President Obama's policy toward the Arab world satisfies some, yet evokes the anger of others. If we put aside the issue of Palestine — because of the extent of Israel’s influence regarding this issue in Congress and the media — we see a clear contrast in Obama's policy positions toward Syria and Iran-related issues and the general struggle for power in the Arab world.
There are some in the Arab world who contend that the U.S. should directly intervene in Syria to oust Bashar al-Assad's regime, while others call for the U.S. to declare war on Iran, or at the very least would appreciate a U.S. escalation of economic sanctions against Iran. There are some who accuse the United States, and the Obama administration specifically, of being behind the popular uprisings that swept through a number of Arab countries; alleging that the U.S. closely coordinated with Islamists in order to assist them in ascending to power. At the same time, the Obama administration has been accused of abandoning its allies — Mubarak and Ben Ali — when they most needed the United States.
In contrast, there are some that believe, and I am among them, that the Arab Spring coinciding with the Obama era was a godsend for the people of the Middle East. Imagine if, for example, the American administration had facilitated the oppression of the revolting peoples of Tunisia and Egypt, whether by abetting the military leadership of the two countries, or by directly instructing its allies to oppress the revolts. Undoubtedly, we would have seen thousands of casualties in both countries — and that is if the oppression had not led to civil wars, as it has in Syria and Libya. Moreover, imagine that the United States had intervened in Syria. The regime would have surely been ousted, but the United States, as it did in Iraq, would have left behind thousands of victims, leaving Syria to be controlled by extremist groups. In this case, Lebanon and Jordan would have also become battlefields. War with Iran, as Israel and some Arab leaders want, would be insanity itself, as it would lead to an all-out war that would include not only Iran, but Syria, Iraq, Lebanon, Israel and the Gulf countries.
Obama is well aware that becoming too involved in the problems of the region would increase American obligations — in regards to both material and personnel — and his administration does not see this involvement as necessary. More importantly, the Obama administration realizes that intervention would not lead to solutions, but instead new crises.
America cannot foster reconciliation among elites in even a single country. Of course, America could invest in an "inter-elite conflict" in its own interest, but it certainly cannot impose reconciliation in Iraq, Syria, Yemen, Libya or Egypt. This would require a willingness of the elites themselves to put aside their own interests in the interest of their countries. America can defend Saudi Arabia, or the Gulf countries, if they were threatened — not in love, but to protect America's own interests — but America cannot, for example, convince the rulers of Bahrain to hold free and fair elections, or force Saudi Arabia to allow women to drive.
American influence is limited because the resources that serve this influence are limited; the use of what influence is available is restricted to defending America's essential interests: oil, ports, free trade and, of course, Israel, should it be subject to an existential threat. Obama realizes this, and knows that the Iraq occupation was a strategic blunder of the Bush administration; not only because of the extensive human and material costs, but also because it led to an increase in the amount of influence exerted by extremist groups and induced an imbalance of power in the region.

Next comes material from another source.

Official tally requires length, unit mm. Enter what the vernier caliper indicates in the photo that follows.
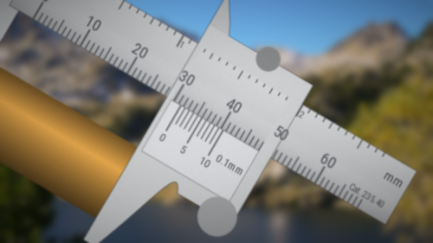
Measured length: 31.5 mm
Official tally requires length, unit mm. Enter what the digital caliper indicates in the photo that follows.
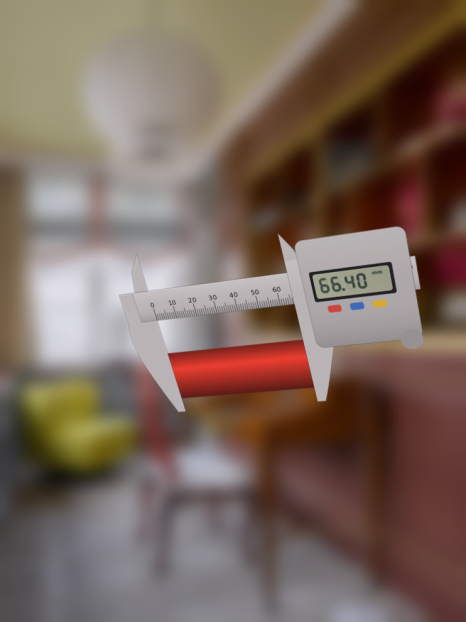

The Obama administration is justified in not seeing Iran as a danger to the Gulf countries for two reasons. First, America provides a security umbrella to the Gulf countries that prevents anyone from attacking them. Second, the problems of these countries are with their people, not with Iran, and in this case America cannot do much to help them.
Take for example Operation Decisive Storm, which Riyadh has announced against the Houthis of Yemen, alleging that the Houthis are proxies of Iran through which Iran can directly threaten Saudi Arabia itself. Only in the Arab world can 10 million people be described as agents of a foreign country. This description is not without precedent; “foreign agents” is the exact same way Saudi Arabia has described two-thirds of the Iraqi population.
The least costly way of insuring Saudi Arabia's security is to help Yemen overcome its economic struggles and devise a power-sharing plan for those vying for rule, which is the same solution that must be enacted in Syria, not exporting terrorists and supplying them with money and weapons. This is a recipe for bloody, perpetual war and the unceasing suffering of the Syrian people. Above all this, it is a formula for a continuous security vacuum for the countries surrounding Syria.
I have read some Arab writers who accuse Obama of lacking leadership skills, and of losing the prestige of the American "empire" with his policy of refusing to intervene militarily in the region. The truth is that the people of the Middle East and the rest of the world are lucky to have an American administration led by Obama because military intervention in the region would feed extremist groups and would lead to entire countries falling into the grip of extremists. Then of course, as always, America would be accused of being allied with terrorist groups because it facilitated their rise to power.